**PROBLEM TO SOLVE:** Aim for an exact copy of the listing, without any images.

**INFORMATION SHOWN:**
BEGIN

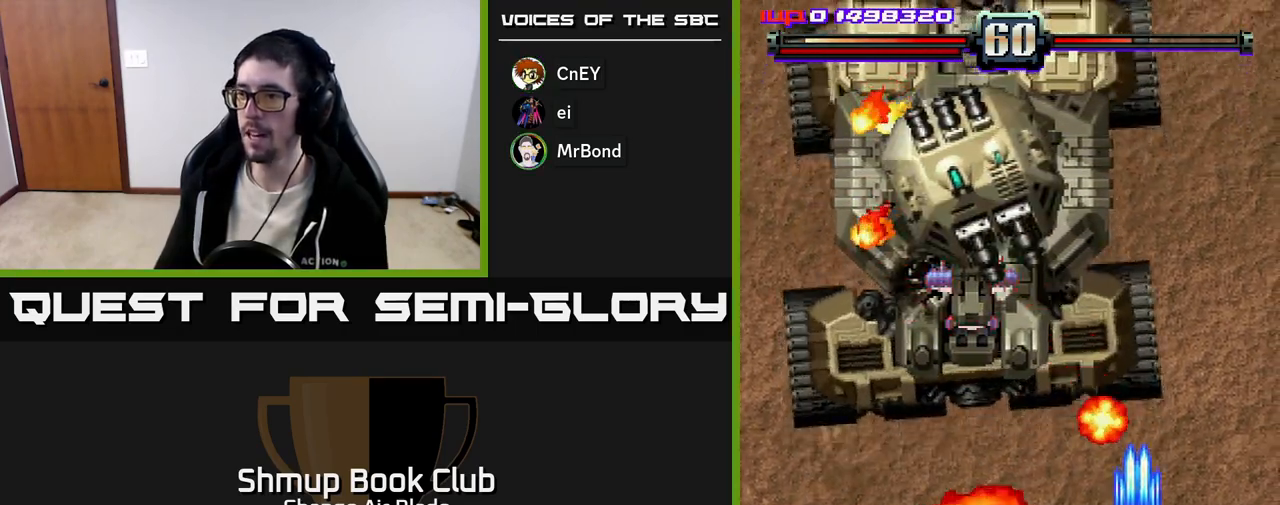
{"buttons": ["DPAD_LEFT"], "left_stick": "center", "right_stick": "center", "events": [[250, "DPAD_RIGHT", "up"], [267, "DPAD_LEFT", "down"], [417, "A", "up"]]}
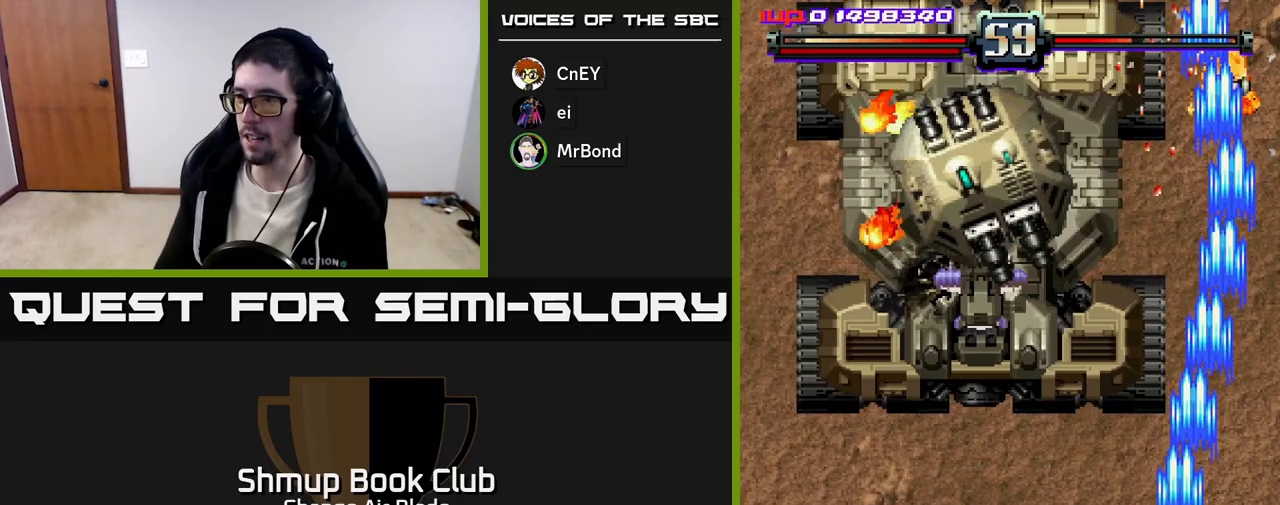
{"buttons": ["A", "DPAD_UP", "DPAD_LEFT"], "left_stick": "center", "right_stick": "center", "events": [[250, "A", "down"], [283, "DPAD_UP", "down"]]}
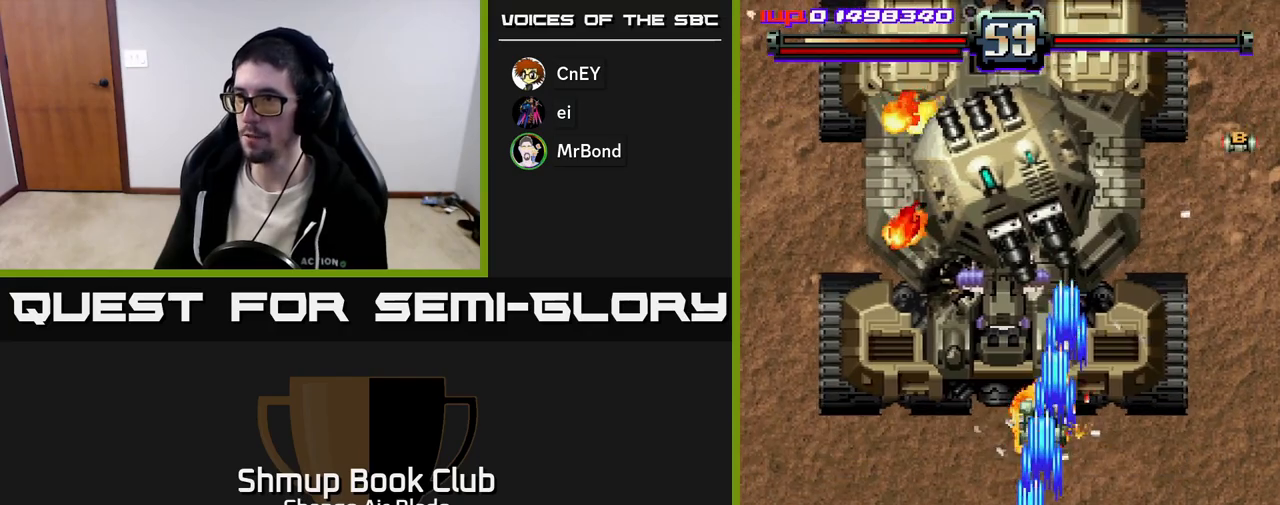
{"buttons": ["A", "DPAD_RIGHT"], "left_stick": "center", "right_stick": "center", "events": [[100, "DPAD_LEFT", "up"], [217, "DPAD_UP", "up"], [250, "DPAD_DOWN", "down"], [417, "DPAD_RIGHT", "down"], [483, "DPAD_DOWN", "up"]]}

END

**TASK ANSWER:**
{"buttons": ["DPAD_LEFT"], "left_stick": "center", "right_stick": "center", "events": [[250, "DPAD_RIGHT", "up"], [267, "DPAD_LEFT", "down"], [417, "A", "up"]]}
{"buttons": ["A", "DPAD_UP", "DPAD_LEFT"], "left_stick": "center", "right_stick": "center", "events": [[250, "A", "down"], [283, "DPAD_UP", "down"]]}
{"buttons": ["A", "DPAD_RIGHT"], "left_stick": "center", "right_stick": "center", "events": [[100, "DPAD_LEFT", "up"], [217, "DPAD_UP", "up"], [250, "DPAD_DOWN", "down"], [417, "DPAD_RIGHT", "down"], [483, "DPAD_DOWN", "up"]]}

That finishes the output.